What to work on
Extract every line below that contains the word "from".

--- START ---

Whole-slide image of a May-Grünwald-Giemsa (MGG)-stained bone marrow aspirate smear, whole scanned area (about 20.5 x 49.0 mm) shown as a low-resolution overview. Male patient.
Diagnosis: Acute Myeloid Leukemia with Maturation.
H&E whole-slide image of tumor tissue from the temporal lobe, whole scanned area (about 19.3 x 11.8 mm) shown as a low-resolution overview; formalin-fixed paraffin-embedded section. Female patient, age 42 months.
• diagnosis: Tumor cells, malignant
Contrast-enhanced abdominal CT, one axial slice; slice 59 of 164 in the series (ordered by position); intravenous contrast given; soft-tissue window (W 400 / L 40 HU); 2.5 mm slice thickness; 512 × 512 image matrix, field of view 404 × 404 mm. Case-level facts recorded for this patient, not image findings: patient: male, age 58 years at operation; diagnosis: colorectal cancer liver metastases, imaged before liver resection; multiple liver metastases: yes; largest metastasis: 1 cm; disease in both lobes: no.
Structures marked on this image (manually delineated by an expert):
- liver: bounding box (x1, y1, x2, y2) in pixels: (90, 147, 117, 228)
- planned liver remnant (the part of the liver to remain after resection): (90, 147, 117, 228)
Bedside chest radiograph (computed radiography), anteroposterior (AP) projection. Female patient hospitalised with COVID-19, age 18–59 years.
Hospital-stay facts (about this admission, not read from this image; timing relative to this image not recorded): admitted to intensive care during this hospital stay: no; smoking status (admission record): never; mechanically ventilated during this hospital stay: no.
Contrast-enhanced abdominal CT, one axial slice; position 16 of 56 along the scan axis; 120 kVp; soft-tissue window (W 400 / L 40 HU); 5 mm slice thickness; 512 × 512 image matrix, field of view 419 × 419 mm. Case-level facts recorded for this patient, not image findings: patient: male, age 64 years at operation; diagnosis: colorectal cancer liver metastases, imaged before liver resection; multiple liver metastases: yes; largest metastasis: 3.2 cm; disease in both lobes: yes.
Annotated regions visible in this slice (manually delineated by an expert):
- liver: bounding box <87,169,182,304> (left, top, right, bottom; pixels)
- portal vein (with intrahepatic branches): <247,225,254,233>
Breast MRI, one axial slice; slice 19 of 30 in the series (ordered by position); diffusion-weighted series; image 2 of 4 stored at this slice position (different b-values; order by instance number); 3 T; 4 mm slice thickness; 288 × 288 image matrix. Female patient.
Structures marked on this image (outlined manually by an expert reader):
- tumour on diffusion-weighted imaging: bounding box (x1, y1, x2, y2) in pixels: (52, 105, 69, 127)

--- END ---

Answer
H&E whole-slide image of tumor tissue from the temporal lobe, whole scanned area (about 19.3 x 11.8 mm) shown as a low-resolution overview; formalin-fixed paraffin-embedded section. Female patient, age 42 months.
Hospital-stay facts (about this admission, not read from this image; timing relative to this image not recorded): admitted to intensive care during this hospital stay: no; smoking status (admission record): never; mechanically ventilated during this hospital stay: no.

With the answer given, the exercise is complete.